** TEXT EXCERPT follows **

I’m trying to host some of my websites using the Enhance Web Panel.
My VPS provider is OVHCloud.
I currently have two VPS instances:
-
One in the EU, which serves as the main server (used primarily for portal login and backups),
-
And another in North America (NA), which will host the actual websites.
Security Setup
I’ve secured the servers as much as I can with the following setup:
OVHCloud Edge Firewall:
-
SSH is running on a custom port and is blocked by default.
-
WireGuard is also blocked.
-
Both services can only be accessed from the other VPS’s public IP for internal communication.
-
The firewall has a limit of 20 rules, so I’ve only blocked common ports. Unfortunately, I can’t block everything since Enhance uses random custom outbound ports.
Inside the VPS:
-
I use UFW and Fail2Ban.
-
If I’m not mistaken, Enhance also comes with its own built-in firewall.

** End of TEXT EXCERPT **
** ENTRIES SUPPLIED follows **

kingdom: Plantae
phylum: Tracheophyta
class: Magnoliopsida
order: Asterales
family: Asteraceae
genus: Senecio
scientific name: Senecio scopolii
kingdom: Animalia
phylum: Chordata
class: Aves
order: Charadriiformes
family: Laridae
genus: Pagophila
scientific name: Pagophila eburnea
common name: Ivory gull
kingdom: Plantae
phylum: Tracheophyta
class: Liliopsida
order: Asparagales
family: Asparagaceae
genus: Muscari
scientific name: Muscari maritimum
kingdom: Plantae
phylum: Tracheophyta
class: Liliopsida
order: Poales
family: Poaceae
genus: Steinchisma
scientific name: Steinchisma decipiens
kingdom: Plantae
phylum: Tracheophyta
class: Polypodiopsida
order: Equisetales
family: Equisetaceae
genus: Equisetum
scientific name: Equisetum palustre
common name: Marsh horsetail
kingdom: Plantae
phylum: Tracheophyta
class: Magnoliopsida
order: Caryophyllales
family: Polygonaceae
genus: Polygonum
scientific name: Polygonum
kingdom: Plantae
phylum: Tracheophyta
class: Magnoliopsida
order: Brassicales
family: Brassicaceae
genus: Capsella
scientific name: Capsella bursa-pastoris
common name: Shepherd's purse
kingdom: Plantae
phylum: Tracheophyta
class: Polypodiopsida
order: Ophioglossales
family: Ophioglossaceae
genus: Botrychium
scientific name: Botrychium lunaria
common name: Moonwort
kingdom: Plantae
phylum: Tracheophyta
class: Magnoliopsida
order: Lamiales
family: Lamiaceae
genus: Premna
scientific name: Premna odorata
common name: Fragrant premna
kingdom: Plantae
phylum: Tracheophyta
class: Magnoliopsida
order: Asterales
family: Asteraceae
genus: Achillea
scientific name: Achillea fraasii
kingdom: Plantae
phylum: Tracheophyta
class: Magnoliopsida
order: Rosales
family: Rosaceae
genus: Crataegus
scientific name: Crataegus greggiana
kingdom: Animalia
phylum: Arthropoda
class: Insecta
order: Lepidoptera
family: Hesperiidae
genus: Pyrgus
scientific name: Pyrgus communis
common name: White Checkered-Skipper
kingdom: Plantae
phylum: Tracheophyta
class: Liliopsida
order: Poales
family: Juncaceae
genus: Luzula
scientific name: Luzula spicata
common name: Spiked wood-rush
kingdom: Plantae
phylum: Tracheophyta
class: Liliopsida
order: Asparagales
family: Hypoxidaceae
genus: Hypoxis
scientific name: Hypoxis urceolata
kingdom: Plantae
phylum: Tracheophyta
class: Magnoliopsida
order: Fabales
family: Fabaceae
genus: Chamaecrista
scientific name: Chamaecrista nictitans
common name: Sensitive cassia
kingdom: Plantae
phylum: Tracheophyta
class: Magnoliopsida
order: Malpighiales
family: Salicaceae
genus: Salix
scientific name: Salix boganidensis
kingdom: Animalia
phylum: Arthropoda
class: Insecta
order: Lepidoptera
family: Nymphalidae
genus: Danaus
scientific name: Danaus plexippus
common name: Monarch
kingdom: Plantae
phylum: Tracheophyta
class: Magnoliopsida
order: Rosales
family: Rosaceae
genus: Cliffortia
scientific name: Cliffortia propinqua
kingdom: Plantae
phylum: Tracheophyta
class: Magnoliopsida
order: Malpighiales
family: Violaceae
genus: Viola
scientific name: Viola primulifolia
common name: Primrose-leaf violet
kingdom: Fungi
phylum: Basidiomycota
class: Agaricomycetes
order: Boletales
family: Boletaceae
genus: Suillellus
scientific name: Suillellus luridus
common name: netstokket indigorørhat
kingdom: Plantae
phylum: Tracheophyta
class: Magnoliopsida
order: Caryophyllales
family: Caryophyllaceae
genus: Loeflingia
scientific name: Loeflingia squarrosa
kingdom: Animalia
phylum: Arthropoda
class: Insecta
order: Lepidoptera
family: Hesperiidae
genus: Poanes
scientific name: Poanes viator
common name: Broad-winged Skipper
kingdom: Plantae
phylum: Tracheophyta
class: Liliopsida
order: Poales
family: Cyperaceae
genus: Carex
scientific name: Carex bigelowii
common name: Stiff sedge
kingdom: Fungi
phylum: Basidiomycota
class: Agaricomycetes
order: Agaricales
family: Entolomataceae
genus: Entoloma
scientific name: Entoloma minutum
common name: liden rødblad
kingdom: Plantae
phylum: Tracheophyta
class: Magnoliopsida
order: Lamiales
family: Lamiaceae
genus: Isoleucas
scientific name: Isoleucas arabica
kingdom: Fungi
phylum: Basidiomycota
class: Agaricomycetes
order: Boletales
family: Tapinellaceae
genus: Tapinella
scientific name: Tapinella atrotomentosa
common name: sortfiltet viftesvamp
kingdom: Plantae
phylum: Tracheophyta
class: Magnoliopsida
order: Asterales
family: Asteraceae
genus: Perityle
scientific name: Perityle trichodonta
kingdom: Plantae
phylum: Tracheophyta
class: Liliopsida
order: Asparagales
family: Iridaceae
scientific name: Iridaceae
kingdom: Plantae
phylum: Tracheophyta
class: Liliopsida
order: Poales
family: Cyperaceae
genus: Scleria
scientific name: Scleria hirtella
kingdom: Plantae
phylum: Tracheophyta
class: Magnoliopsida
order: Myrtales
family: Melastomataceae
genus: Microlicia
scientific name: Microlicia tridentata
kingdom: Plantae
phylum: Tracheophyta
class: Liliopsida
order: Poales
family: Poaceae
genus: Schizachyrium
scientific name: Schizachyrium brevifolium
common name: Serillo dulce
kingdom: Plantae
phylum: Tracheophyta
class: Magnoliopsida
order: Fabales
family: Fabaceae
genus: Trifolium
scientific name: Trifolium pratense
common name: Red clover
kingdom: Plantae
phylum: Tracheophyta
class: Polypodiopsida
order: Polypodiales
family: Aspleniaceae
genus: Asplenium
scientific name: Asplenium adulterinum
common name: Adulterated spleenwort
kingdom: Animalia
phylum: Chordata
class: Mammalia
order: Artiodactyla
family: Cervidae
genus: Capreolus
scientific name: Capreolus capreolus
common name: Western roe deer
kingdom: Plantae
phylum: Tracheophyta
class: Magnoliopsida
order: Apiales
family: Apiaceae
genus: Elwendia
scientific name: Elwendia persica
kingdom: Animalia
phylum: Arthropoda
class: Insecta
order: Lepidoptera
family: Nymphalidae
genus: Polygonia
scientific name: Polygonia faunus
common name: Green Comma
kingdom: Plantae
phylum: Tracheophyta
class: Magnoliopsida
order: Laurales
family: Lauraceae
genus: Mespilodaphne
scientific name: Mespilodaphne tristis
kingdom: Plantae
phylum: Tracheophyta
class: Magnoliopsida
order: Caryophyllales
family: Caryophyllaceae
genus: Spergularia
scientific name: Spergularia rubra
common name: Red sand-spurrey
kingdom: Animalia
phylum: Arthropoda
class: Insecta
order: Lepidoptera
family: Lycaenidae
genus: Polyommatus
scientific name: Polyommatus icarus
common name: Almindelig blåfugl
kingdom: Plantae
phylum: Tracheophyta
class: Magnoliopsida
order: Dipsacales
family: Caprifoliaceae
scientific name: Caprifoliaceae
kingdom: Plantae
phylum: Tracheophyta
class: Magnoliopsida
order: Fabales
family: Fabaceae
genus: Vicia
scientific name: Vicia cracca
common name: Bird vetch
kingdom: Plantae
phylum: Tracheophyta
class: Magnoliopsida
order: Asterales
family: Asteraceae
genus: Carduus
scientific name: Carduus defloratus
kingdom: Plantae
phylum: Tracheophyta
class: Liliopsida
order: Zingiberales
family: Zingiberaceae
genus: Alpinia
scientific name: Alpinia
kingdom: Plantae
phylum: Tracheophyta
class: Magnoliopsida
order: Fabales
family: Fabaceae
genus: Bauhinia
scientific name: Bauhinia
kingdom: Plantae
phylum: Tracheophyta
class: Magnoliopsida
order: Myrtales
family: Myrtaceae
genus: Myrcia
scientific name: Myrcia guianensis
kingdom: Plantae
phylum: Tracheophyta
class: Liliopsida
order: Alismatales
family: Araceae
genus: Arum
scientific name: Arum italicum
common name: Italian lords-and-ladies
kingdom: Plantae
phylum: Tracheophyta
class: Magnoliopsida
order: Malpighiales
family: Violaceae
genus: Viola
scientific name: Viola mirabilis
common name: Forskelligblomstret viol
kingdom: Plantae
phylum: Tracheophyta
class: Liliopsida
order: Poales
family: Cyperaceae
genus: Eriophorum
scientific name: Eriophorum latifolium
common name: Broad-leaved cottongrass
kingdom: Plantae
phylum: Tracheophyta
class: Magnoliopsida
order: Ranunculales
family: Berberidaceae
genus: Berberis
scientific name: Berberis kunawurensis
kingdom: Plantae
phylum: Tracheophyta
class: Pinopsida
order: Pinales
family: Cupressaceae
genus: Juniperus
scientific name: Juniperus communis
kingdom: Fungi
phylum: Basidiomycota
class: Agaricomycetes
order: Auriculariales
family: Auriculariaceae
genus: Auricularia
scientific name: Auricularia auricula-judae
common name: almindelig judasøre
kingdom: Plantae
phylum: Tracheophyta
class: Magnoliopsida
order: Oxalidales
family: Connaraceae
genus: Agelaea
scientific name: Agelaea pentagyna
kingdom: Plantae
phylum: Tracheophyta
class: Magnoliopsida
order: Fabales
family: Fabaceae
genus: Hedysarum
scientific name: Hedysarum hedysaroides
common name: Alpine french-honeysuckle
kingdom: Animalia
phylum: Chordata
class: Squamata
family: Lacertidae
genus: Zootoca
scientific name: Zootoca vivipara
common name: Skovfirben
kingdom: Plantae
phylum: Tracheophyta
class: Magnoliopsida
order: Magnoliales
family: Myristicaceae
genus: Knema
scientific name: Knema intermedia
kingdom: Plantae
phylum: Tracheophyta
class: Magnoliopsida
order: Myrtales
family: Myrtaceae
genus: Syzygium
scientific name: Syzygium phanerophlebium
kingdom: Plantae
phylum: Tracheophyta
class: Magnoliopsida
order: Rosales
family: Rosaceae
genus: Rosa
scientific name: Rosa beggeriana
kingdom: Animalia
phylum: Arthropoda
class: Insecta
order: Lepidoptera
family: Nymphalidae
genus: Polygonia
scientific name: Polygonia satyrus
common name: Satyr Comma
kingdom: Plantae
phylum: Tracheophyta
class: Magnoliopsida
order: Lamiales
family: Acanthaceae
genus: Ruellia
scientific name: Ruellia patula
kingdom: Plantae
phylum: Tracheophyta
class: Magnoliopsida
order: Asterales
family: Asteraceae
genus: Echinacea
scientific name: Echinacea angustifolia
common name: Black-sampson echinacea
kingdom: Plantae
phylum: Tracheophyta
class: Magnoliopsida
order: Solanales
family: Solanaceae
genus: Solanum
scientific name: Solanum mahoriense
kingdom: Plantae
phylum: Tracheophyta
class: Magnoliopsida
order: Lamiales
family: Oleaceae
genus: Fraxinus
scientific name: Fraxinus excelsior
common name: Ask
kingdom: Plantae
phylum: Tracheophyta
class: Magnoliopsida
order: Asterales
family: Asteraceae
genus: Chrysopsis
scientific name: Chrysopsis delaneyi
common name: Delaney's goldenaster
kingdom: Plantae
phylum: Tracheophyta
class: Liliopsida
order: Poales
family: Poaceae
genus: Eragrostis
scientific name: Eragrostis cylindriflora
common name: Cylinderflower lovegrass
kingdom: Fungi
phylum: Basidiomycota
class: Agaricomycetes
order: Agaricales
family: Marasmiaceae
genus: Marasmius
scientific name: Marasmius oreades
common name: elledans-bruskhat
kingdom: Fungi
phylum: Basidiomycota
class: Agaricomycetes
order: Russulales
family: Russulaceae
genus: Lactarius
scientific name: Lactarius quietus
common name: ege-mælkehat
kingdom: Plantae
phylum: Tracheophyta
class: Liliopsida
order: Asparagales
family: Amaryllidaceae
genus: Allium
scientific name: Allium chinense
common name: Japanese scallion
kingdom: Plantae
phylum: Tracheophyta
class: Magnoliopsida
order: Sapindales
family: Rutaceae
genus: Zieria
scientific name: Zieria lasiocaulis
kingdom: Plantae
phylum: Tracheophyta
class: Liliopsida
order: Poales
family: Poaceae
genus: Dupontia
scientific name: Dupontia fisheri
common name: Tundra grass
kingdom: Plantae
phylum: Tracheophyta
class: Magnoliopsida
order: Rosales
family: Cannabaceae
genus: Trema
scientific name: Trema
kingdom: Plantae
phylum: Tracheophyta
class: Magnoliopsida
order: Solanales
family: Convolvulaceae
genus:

** End of ENTRIES SUPPLIED **

INSTRUCTIONS -
1 > Transcribe the section of the VPS security post starting at "I currently have" and ending at "blocked by default.".
2 > List every firewall or security tool that the VPS security post names.
3 > Take the VPS security post further from its last sentence.

ANSWERS PROVIDED -
1 >
I currently have two VPS instances:
-
One in the EU, which serves as the main server (used primarily for portal login and backups),
-
And another in North America (NA), which will host the actual websites.
Security Setup
I’ve secured the servers as much as I can with the following setup:
OVHCloud Edge Firewall:
-
SSH is running on a custom port and is blocked by default.

2 >
- OVHCloud Edge Firewall
- UFW
- Fail2Ban
- Enhance's built-in firewall

3 >
-
I’m using Ubuntu Pro for updates and security patches, which I got for free since I have fewer than 5 devices. Not sure how much that helps, but it’s something.
-
I’m also using SentinelOne for Linux, although it’s still in the process of being activated.
Public-Facing Sites:
- I use Cloudflare Proxy so attackers can’t see the real IP address of the VPS.
The main VPS (EU) acts only as a portal login and backup server; all actual hosting is done on the NA VPS.
Has anyone done something similar or faced situations like this? How did you handle it?